The following was a memo I wrote for some friends back in May, 2006 as the Liberal Renewal Commission was just getting going. I was sensing that we needed a process that was emergent – one that leveraged its reputation (and meager resources) not to do something top down, but facilitate something bottom-up.
Recently a friend asked me to dig it up. After a little touch up, I thought I’d post it, as I believe much of it is as true to today as it was two years ago.
Memo: How Can the Liberal Party Renewal Committee maximize its impact?
Most Liberals agree the party needs to re-examine its policies, priorities and ideology to ascertain what, if anything, must change to enable the it to regain office.
The process and output of the Renewal Committee will determine its reception both among party members and the leadership candidates. This one pager assessment will argue that, to maximize its impact the committee should help define the debate liberals – through their leadership candidates – must have, not resolve it.
A robust output that outlines a new liberal party platform will likely have little impact. First, leadership candidates will be disinclined to use it. Adopting the committee’s recommendations could either damage the candidates credibility as an innovative thinker (they are ‘borrowing’ someone else’s work) or, more likely, candidates will ignore the recommendations as they won’t allow them to distinguish themselves from their opponents. Second, for a liberal party platform to be credible it must, in some capacity, emerge and/or receive buy-in from the grassroots of the party. This isn’t a plea for wide spread consultations. However, the opposite, hand picking a group of ‘best and brightest’ risks alienating members not included in the process and undermines the democratic ideals that should be core to the party’s DNA. Sitting on the civic engagement committee, I am forced to wonder how does this process measure up against the standards of engagement our policy recommendations will suggest for government programs?
How then can the Renewal Committee have impact, in the midst of a leadership race and without conducting broad, time consuming and questionably helpful consultations?
The liberal party does not need answers. The key to solving any problem, including the renewal of the Liberal Party and the creation of a platform, it is in ascertaining the right questions. The Renewal Committee should thus do two things: 1) Determine what, for each sub-committee topic, are the three emerging questions ANY political party must possess answers for to be the dominant Canadian political force in the 21st century. 2) Provide some criteria for an effective answers and some initial insights. Committee members could then publicly sign a letter committing themselves to pressing the leadership candidates for answers to each of the questions – a test to their capacity for leadership of the party and country for not just the next election, but for the 21st century.

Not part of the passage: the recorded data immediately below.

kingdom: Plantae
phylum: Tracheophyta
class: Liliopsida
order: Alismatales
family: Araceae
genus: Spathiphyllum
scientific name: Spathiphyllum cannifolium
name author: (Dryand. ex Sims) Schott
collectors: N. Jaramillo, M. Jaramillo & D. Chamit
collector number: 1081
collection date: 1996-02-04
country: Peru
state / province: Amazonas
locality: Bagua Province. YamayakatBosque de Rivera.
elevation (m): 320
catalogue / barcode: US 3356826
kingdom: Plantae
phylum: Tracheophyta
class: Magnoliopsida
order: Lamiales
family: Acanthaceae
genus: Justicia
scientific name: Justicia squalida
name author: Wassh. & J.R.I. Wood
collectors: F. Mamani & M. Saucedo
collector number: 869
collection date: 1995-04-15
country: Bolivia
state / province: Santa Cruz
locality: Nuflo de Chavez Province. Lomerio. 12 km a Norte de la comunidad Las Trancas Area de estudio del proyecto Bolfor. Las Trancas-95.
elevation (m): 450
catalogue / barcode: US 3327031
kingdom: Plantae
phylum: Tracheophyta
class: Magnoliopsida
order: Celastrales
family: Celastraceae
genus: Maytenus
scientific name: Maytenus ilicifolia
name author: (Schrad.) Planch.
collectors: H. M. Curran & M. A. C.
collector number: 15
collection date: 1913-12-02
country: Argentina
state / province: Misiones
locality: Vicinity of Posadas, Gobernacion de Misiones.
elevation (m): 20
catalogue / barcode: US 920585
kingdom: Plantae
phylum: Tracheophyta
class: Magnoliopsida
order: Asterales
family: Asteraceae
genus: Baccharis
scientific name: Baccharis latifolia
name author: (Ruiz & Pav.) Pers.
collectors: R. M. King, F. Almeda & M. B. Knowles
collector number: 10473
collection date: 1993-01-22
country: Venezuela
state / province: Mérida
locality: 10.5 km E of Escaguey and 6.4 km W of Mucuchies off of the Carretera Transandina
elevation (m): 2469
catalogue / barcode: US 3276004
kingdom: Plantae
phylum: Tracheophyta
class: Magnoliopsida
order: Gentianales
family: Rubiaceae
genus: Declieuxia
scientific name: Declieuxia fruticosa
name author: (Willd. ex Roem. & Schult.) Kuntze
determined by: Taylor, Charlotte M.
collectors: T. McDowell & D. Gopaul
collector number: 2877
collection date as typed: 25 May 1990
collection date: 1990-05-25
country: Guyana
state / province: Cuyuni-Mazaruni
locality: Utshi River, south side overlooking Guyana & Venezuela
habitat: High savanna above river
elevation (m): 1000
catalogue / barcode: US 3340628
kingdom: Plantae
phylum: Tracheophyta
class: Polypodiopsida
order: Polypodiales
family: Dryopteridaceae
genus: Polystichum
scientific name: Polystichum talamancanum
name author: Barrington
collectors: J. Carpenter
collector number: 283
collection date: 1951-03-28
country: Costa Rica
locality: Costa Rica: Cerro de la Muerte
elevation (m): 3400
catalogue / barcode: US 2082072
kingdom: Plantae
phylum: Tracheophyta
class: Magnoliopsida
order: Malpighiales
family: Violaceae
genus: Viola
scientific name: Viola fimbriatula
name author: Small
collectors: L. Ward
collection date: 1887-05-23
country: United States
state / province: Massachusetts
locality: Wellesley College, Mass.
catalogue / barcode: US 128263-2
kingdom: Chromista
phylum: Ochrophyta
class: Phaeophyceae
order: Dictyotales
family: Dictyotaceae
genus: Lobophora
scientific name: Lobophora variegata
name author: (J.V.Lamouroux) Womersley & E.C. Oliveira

This approach will maximize the impact of the committee by enabling it to provoke a real debate within the leadership race and, ultimately, among party members. If the commission simply provides answers it will alienate the leadership candidates and the party at large. By asking questions it can attempt to position itself as a force for thinking about and opening up, the debate over liberalism and ideas. Moreover, by asking questions it enables all members to participate in this process – by proposing answers – and can ensure that the issues the committee believes to be essential to renewal are placed front and centre.